What would "develop for the web in a low-level language" even mean? An assembler interface to the DOM isn't going to help.

The problem is the computational complexity of the task. Every CSS rule has potentially to be re-applied to every DOM object every time you change anything. Especially the sizing and layout ones. Because they're all interdependent, paralellism won't save you here. By comparison, games are so fast because pixels can be parallelised.

You could build an alt-web if you had a suitably sealed VM running code in any language with access to the rendering portal and a security-enforcing network abstraction. This was what Java applets were supposed to be, and Flash is somewhat, but they had three problems:

- fixed size: ability to cope with resize or different devices not built in

- not as secure as hoped (javascript-to-local-user exploits have been very rare by comparison)

- too slow to start up and too willing to hog resources when they did.

It's certainly possible today with emscripten. And, for an old C++ fart like me, it's rather tempting. I'm not saying it's advisable though...
Javascript as an abstraction allows developer to have a significantly lower skill level. Remember designer that was upset that she was presented with a FizzBuzz on an interview, which she couldn't solve? She can write websites in Javascript, and actually provide value for people.

And this is not only about the beginner developers.

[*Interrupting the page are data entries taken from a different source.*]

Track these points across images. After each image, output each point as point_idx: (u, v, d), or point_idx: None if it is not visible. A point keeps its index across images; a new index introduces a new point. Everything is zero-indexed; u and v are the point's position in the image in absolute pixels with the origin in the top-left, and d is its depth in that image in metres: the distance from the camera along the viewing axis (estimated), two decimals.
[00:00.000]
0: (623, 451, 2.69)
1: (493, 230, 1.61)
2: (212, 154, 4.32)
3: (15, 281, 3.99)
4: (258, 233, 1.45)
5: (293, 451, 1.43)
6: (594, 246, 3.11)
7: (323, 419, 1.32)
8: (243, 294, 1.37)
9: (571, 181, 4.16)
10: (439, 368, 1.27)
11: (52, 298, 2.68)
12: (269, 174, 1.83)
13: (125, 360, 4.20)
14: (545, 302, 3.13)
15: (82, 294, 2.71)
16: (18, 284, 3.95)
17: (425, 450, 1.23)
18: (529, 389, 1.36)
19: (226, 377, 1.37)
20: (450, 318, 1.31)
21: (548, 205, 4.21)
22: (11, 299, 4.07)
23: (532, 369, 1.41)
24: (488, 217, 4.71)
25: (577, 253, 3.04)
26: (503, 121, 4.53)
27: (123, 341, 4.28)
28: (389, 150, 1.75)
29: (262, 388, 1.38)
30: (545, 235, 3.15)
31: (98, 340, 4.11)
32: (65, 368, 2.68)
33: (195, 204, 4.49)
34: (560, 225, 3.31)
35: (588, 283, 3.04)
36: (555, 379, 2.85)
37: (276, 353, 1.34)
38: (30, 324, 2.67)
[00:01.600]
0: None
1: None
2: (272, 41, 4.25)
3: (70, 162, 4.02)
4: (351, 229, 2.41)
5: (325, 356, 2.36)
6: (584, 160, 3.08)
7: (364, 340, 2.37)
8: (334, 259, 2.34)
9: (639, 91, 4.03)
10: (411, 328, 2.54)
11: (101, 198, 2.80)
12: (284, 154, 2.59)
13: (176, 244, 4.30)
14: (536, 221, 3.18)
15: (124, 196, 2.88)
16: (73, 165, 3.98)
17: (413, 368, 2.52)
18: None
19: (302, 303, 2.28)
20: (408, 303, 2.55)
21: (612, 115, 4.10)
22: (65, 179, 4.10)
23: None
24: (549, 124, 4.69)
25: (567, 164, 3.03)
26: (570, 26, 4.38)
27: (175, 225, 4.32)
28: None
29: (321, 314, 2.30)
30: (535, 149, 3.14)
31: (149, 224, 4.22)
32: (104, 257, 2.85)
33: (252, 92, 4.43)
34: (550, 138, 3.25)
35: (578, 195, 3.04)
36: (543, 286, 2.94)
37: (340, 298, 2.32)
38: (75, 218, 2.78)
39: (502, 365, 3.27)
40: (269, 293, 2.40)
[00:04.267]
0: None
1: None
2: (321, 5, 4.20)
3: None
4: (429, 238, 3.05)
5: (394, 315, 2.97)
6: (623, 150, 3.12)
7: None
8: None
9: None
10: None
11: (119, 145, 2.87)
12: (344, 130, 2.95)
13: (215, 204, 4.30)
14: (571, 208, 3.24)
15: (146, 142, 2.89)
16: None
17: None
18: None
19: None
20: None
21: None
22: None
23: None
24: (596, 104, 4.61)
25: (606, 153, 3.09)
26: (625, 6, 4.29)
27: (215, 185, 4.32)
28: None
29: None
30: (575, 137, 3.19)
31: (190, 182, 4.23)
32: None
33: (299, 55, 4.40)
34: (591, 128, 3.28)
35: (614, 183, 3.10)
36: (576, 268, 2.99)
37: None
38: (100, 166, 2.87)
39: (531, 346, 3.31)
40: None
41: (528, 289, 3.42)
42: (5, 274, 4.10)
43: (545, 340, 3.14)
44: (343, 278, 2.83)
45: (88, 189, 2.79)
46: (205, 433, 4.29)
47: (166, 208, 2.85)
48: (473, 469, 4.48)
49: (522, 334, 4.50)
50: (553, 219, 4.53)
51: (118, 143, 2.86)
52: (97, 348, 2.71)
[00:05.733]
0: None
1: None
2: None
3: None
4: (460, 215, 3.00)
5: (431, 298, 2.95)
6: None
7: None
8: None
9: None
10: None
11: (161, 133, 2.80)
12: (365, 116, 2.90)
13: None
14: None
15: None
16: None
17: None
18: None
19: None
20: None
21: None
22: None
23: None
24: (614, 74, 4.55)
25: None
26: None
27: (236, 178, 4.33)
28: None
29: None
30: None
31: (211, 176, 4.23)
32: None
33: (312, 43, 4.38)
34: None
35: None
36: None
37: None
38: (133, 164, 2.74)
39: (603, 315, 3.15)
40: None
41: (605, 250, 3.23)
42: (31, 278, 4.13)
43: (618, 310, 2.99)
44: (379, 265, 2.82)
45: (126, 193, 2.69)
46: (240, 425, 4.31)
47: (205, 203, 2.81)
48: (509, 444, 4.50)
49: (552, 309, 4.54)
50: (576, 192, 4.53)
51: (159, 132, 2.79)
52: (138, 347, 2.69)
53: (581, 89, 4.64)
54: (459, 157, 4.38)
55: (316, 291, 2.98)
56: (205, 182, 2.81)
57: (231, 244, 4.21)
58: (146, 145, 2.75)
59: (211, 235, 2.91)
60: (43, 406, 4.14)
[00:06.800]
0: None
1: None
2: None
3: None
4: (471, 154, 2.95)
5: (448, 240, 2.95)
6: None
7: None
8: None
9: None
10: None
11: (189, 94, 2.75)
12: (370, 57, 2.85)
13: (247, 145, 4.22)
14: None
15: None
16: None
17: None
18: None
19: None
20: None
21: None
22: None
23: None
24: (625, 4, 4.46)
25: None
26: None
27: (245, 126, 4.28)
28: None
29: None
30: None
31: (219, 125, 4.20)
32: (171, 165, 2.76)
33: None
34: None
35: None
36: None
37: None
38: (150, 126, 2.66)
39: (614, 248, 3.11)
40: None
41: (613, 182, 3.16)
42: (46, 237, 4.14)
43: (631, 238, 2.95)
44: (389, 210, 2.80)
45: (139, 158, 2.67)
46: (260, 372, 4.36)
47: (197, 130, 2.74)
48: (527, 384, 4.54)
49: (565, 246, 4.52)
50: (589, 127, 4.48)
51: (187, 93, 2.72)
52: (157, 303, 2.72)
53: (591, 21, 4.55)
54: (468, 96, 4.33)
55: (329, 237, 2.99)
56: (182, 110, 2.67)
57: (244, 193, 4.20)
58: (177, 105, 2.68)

I'm a game developer myself, and I use garbage-collected C# with Unity engine instead of pure C++. This means that my games won't have performance or graphics of Human Revolution, but I'm able to prototype and change game logic much faster.

Definitely possible, but it's up to you whether or not you're willing to take the time to do it.

Modern web apps "deploy" nicely and play well with modern OSs, but at the end of the day you're downloading a bunch of code and running it. Nothing says you couldn't have an OS that downloads compiled binaries and executes them for your web app. A browser just makes it easier to design a page with clicky buttons and text boxes.